Home / berita umum / Pemecahan Rekor Berbusana Batik 5.000 Orang di Gedung Sate

Pemecahan Rekor Berbusana Batik 5.000 Orang di Gedung Sate

Pemecahan Rekor Berbusana Batik 5.000 Orang di Gedung Sate – Sejumlah 5. 000 wanita yg berbusana batik sukses memecahkan rekor Museum Rekor Indonesia (MURI) yg diadakan oleh Persatuan Wanita Wiraswasta Indonesia (Perwira) , di Gedung Sate, Kota Bandung, Selasa (9/10/2018) .

Acara pemecahan rekor MURI ini diadakan jadi sisi dari peringatan Hari Batik Nasional pada 2 Oktober waktu lalu. DPD Perwira Ja-bar jadi penggagas acara mau lebih memperkenalkan batik jadi warisan dunia terhadap warga serta generasi muda.

Banyak peserta yg didominasi emak-emak kelihatan gairah ikuti serangkaian acara pemecahan rekor itu. Beraneka pakaian batik dari beragam daerah mereka pakai dengan bangganya.

Bukan hanya memanfaatkan batik biasa, banyak peserta pun mengkombinasikan batik yg digunakan dengan kombinasi pakaian yang lain. Ada yg memanfaatkan topi koboi serta kombinasi yang lain.

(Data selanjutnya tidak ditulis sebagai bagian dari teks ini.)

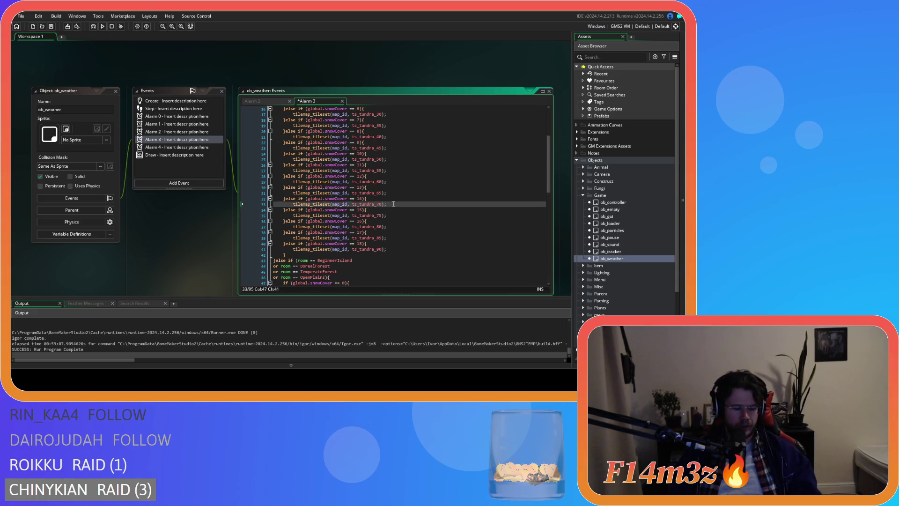
key("ctrl+v")
key("ctrl+s")
key("ctrl+Tab")
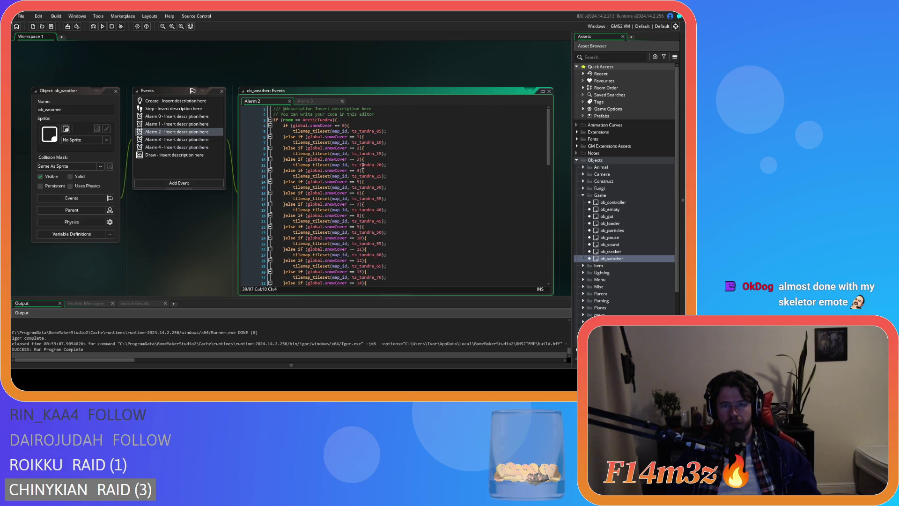
Review Alarm 3's tundra code around the tundra_10 line and the snowCover 12 check.
key("ctrl+Tab")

Beberapa tamu undangan pun kelihatan datang pada acara itu. Salah satunya Ketua Dekranasda Ja-bar Atalia Praratya, Ketua DPP Perwira Elza Syarif Nasution, Ketua DPD Perwira Ja-bar Rini Sujiyanti serta tamu undangan yang lain.

Senior Manajer MURI Yusuf Ngadri mengemukakan pihaknya bakal mencatat aktivitas satu hari dengan berbusana batik paling banyak capai 5. 000 orang jadi rekor MURI. Kedepannya catatan itu bakal dibuat dalam buku rekor MURI 2018 yg bakal muncul pada tahun depannya.

Dalam peluang itu, ia pun berikan dengan cara langsung piagam penghargaan rekor itu terhadap Ketua DPD Perwira Ja-bar Rini Sujiyanti. Menurut dia aktivitas ini adalah soal positif buat memperkenalkan warisan budaya Indonesia.

Disamping itu, Ketua DPD Perwira Ja-bar Rini Sujiyanti memaparkan meriah batik rekor MURI 2018 dilaksanakan dalam rencana hari batik nasional 2 Oktober. Pihaknya sebelumnya membidik 5. 000 wanita berbusana batik nyata-nyatanya melebih sasaran yg ada.

Peserta, ujarnya, salah satunya peserta senam zumba serta maumere, peserta berikan warna sejumlah 1. 500, menggambar sejumlah 500 orang serta pemilik 300 stand di halaman Gedung Sate.

” Kami Perwira adakan aktivitas ini jadi bentuk animo pada anak bangsa, tidak cuman rekor muri buat masy ja-bar ada aktivitas di Gedung sate ialah pameran bazar ukm serta umkm, ” kata ia.

Disamping itu, Ketua DPP Perwira Elza Syarif Nasution memberi tambahan batik adalah kebanggaan Indonesia jadi warisan gak benda yg udah Disadari dunia. Perwira punyai berperan dalam melestarikan serta membela warisan itu.